Entrando nel dettaglio: la vita sulla terra è fattibile grazie alla giusta distanza dal Sole, alla presenza dell’atmosfera e da quella del ciclo dell’acqua. Da circa 4 miliardi di anni si è innescato l’effetto serra. Se da una parte questo fenomeno non può essere arginato, dall’altra noi persone abbiamo contribuito in modo concreto al surriscaldamento del pianeta e di conseguenza al cambiamento climatico. Se l’effetto serra naturale non è possibile controllarlo, quello antropico è strettamente collegato all’inquinamento e alle tonnellate di anidride carbonica e gas serra prodotti. Secondo alcuni studi il global warming è causato per il 97% proprio dall’uomo.

Conseguenze del riscaldamento climatico

Sono numerose le conseguenze del cambiamento climatico: senza l’intervento tempestivo si potrebbe registrare un aumento delle temperature importanti tra il 2030 e il 2050. Le prime conseguenze sono però già tangibili: ogni anno le maree costiere mostrano un aumento a causa del ghiaccio marino in diminuzione. Queste problematiche vanno a causare l’innescarsi di eventi meteorologici estremi come cicloni ed alluvioni che stanno arrivando sempre più frequentemente anche in Europa.

Ci sono soluzioni? Se le cause sono strettamente collegate al consumo di carbone, petrolio e gas è chiaro che le migliori soluzioni sarebbero collegate al limitare l’utilizzo di queste risorse andando ad utilizzare fonti di energia alternativa. Allo stesso tempo, bisognerebbe smettere di abbattere foreste ed utilizzare allevamenti intensivi e fertilizzanti.

Ad occuparsi del tema è tutto il mondo che durante la Conferenza delle Parti della Convenzione Quadro delle Nazioni Unite ha firmato un accordo che ha lo scopo di raggiungere la decarbonizzazione e limitare i danni andando a fare di tutto per limitare l’aumento della temperatura a “soli” 2 gradi cercando in tutti i modi di restare nell’intervallo di +1,5.

Il cambiamento climatico in Italia

Il tema del cambiamento climatico è fortemente sentito anche in Italia; a trattare l’argomento è meteolivevco.it che ha mostrato attraverso alcune riprese aeree i ghiacciai dell’Ossola evidenziando come sia evidente la fusione dei ghiacciai delle Alpi. Arretrano sempre di più dai rilievi del 1978, negli ultimi 5 anni poi la ritirata è davvero netta: sembra che la media sia di un arretramento superiore di 22 metri all’anno. Gli studi vogliono dimostrare come i ghiacciai si fondano sempre più rapidamente e probabilmente in circa 40 anni saranno spariti. A trattare approfonditamente il tema della Fusione ghiacciai sulle Alpi è meteolivevco.it che mostra immagini, comparazioni e studi in merito.

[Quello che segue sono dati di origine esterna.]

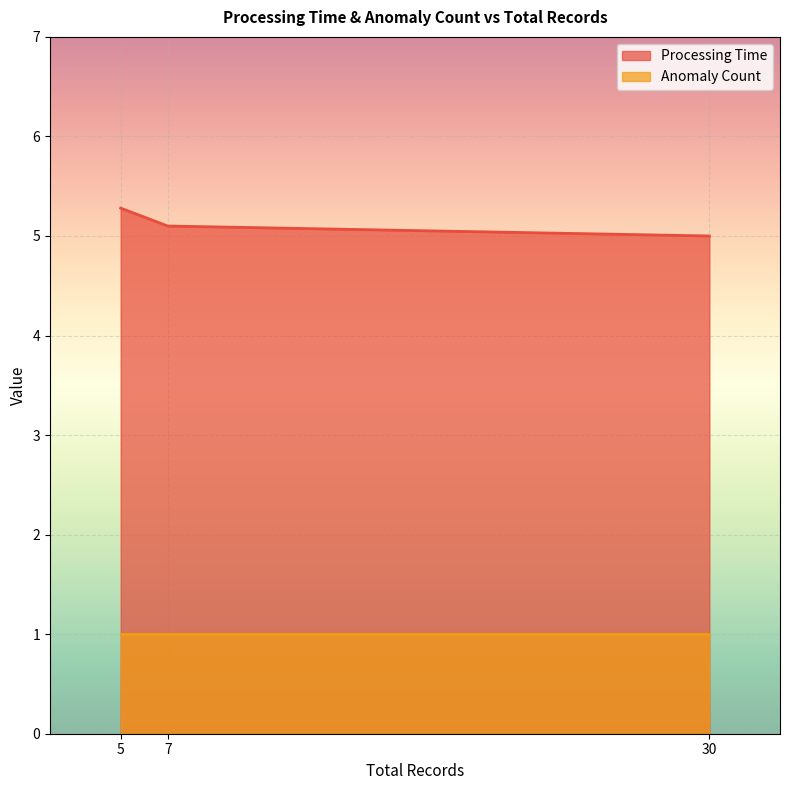

Reading right to left, what are all the values shown in this chart?

Processing Time: 5.1	5.0	5.3
Anomaly Count: 1.0	1.0	1.0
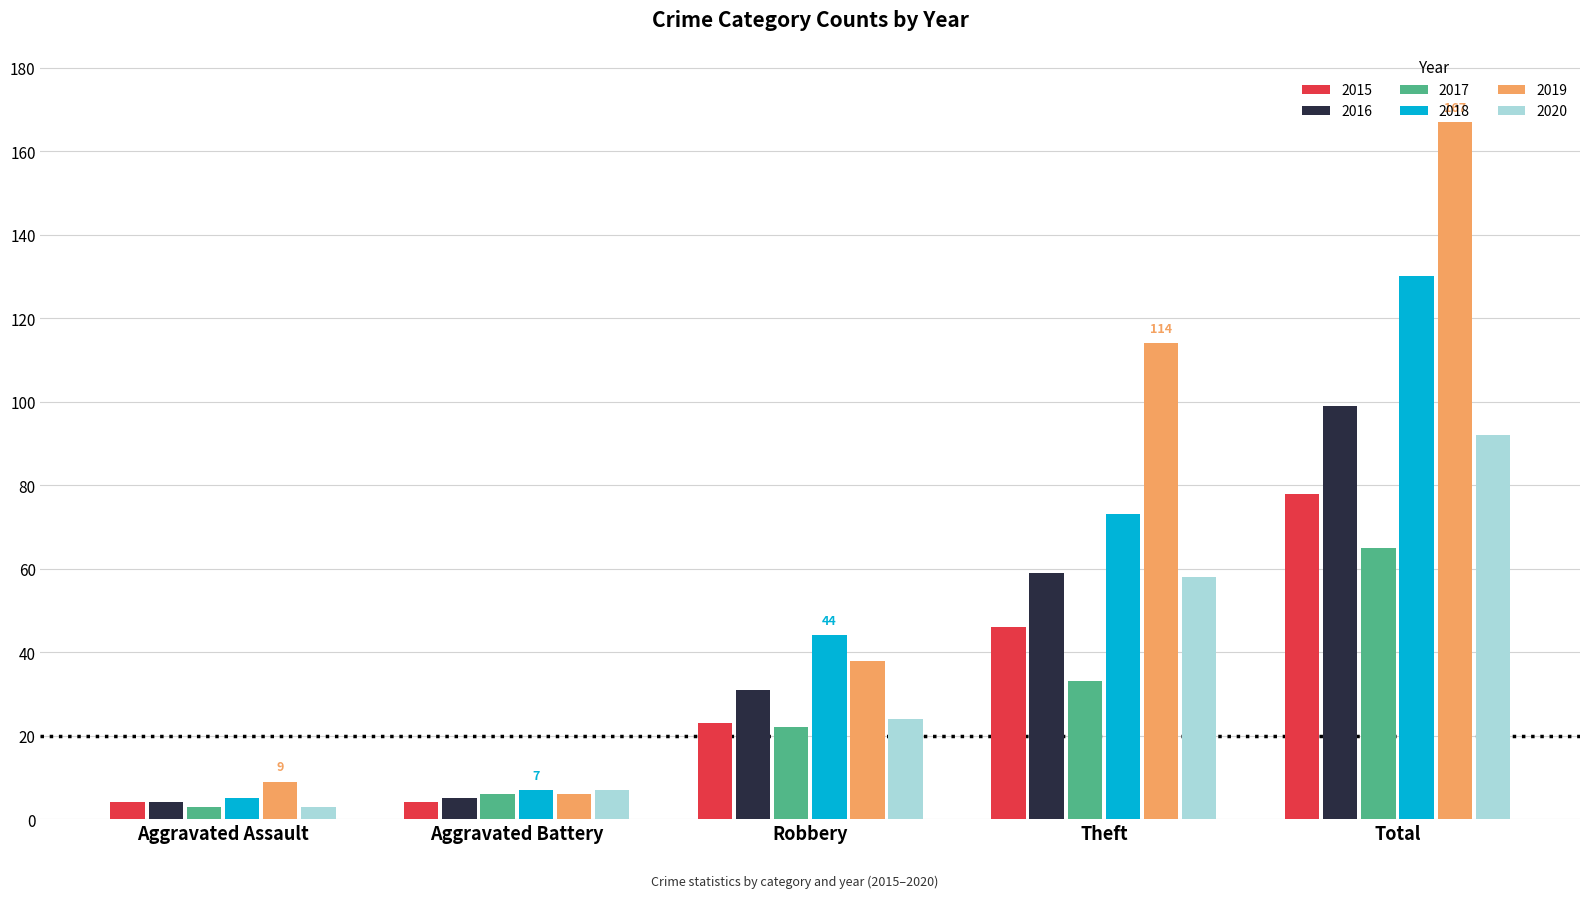

Reading left to right, transcribe all the data shown in this chart.

2015: 4	4	23	46	78
2016: 4	5	31	59	99
2017: 3	6	22	33	65
2018: 5	7	44	73	130
2019: 9	6	38	114	167
2020: 3	7	24	58	92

Se nulla dovesse cambiare il quadro evidenzia come nel 2100 sia possibile avere concentrazioni di CO2 triplicate o addirittura quadruplicate. Tra le catastrofi a cui l’Italia andrà incontro non c’è solo lo scioglimento dei ghiacci dato dalle temperature in aumento ma un numero sempre maggiore di alluvioni e catastrofi dovute alla pioggia che sarà sempre meno frequente ma che arriverà tutta insieme. L’attenzione viene portata anche verso i mari che aumenteranno il loro livello andando ad erodere sempre più la costa. Non è tutto: l’allarme ha dimostrato come non solo l’uomo e le città siano in pericolo ma anche le specie animali che si troveranno ad affrontare un cambiamento significativo del proprio habitat.